I was going to say “develop their leadership skills” but I don’t believe that true leadership is a skill to develop. True leaders are born to lead. And they lead by inspiring their followers with a purpose, an idea, a belief in something that transcends the ordinary. Something that ignites the emotions and passions within each one of us. Something that drives us to take action that we would not have taken otherwise.
So what’s the relationship between a leader and a CEO of software company? There are three kinds of CEOs in my mind:
- True leadership CEOs: These are CEOs that are able to take the seed of an inspiring purpose behind the existence of their companies (the WHY in Simon’s talk), and use it to fuel the creation and growth of an enterprise. They are able to use that purpose to inspire their employees to be committed, passionate, and to produce the exceptional. They inspire (through their employees) the desire within their market to be part of that purpose (by buying products/services of those companies). And they inspire their customers (by delivering on the promise of their products/services) into becoming evangelists that draw in more customers through word of mouth. An obvious example of these CEOs are Steve Jobs and Barack Obama (although the jury is still out on Barack’s ability to renew and upsell his current customers!)

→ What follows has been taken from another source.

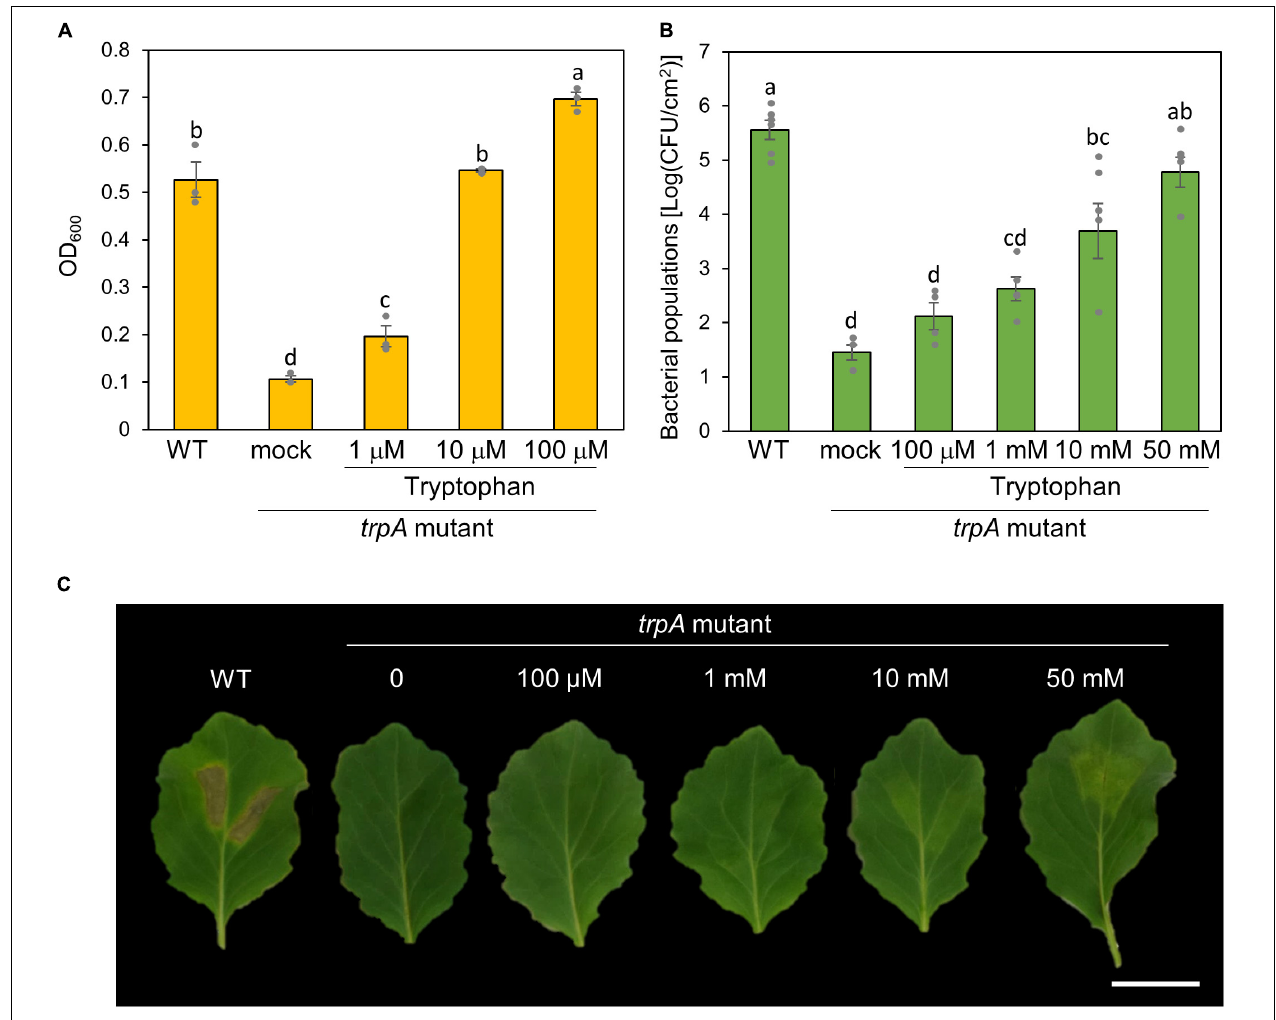
FIGURE 4 | Effect of exogenous tryptophan application on trpA mutant growth. (A) Growth of Pseudomonas cannabina pv. alisalnesis KB211 WT and the trpA mutant in MG medium. WT and the trpA mutant were adjusted to an OD 600 of 0.1 in MG medium. Additionally, the trpA mutant was co-incubated with tryptophan; 1, 10, and 100 µ M, respectively. Then, cultures were incubated with shaking at 28 ◦ C. Bacterial populations were quantified at 24 h. (B) Bacterial populations in cabbage syringe-inoculated with WT and the trpA mutant. Cabbage plants were syringe inoculated with 5 × 10 5 CFU/ml of WT and the trpA mutant. The trpA mutant was co-inoculated with tryptophan; 100 µ M, 1 mM, 10 mM, and 50 mM, respectively. Bacterial concentrations in the plant leaves were evaluated at 5 dpi. (C) Disease symptoms on cabbage co-inoculated with tryptophan. Cabbage plants were syringe-inoculated with 5 × 10 5 CFU/ml of WT and the trpA mutant. The trpA mutant was co-inoculated with 100 µ M, 1, 10, and 50 mM tryptophan, respectively. The leaves were photographed at 5 dpi. Scale bar shows 2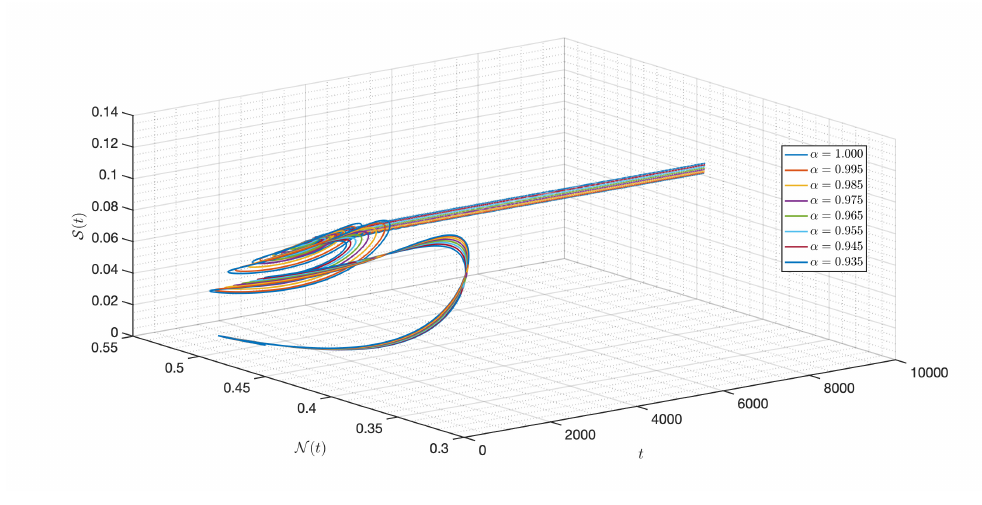
Figure 29. Dynamic of the model (3) for different parameters in Case III .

- Managerial CEOs: These are CEOs that do not inspire. Rather they execute and lead their employees in the pursuit of exceptional execution and success. Mind you, there is nothing wrong with these types of CEOs. Not every successful company had to have a true leadership CEO. Many companies have become great big companies by out-executing their peers. I put Bill Gates in that camp.
- Incapable CEOs: In my world, these tend to be founders who landed in the CEO position because of their founding status. These are CEOs who do not have the skills or the rapid learning ability to become effective leaders of their companies. These are CEOs that don’t have the inspirational or the managerial leadership to grow an early stage software company. There is no shame in that. The worst thing that an incapable founding CEO can do is to allow pride to get in the way of the decision to step aside. There is no shame in making that decision. In fact, a founding CEO stepping aside to allow a more capable leader to take the helm is a sign of true, inspiring leadership in itself.
So let’s get back to Simon Sinek’s message. What Simon preaches is that truly inspiring leadership starts with identifying and communicating the WHY of why your company exists. “The WHY is the purpose, cause or belief. The Why is your driving motivation for action.” Only after the WHY has been clearly communicated should the company talk about its HOW, which is the “Guiding principles. The Hows are the specific actions that are taken to realize your Why“. In technology marketing terms, this is what you call your Competitive Advantage. And only then should a company start to talk about its WHAT which is “Tangible proof, results. The Whats are the tangible ways in which you bring your Why to life.” Again, in technology marketing terms, these are the feature/functions of your offering.
Expansion stage technology companies tend to over-communicate the WHAT first and foremost. This is typically because technology companies are started and led by techies. And techies like to talk about the unique features of what they have built. When they run out of things to say about the WHAT, they hire marketers… and marketers like to talk about the HOW. Which invariably means that technology companies end up ignoring the WHY.
As I reflect on OpenView Venture Partners, I can clearly point to the WHY that inspires me to do what I do… the WHY that gets me through a six hour flight delay to get to a portfolio company board meeting (that’s what I’m going through now).
The WHY of OpenView? Our purpose is to help our portfolio companies grow into great big businesses and, through that growth, to deliver to our investors exceptional investment returns. Our HOW is that we deliver extreme operational value-add to our companies in the form of project work that results in tangible impact. The WHAT is that we have created OpenView Labs as the vehicle through which we uncover operational best practices, and deliver them to the portfolio companies through a combination of advice, mentorship, and project work.
So think about how you’re creating competitive advantage by inspiring your prospects with the WHY of your company’s existence. Without it, you will not be able to lead your company to become truly exceptional.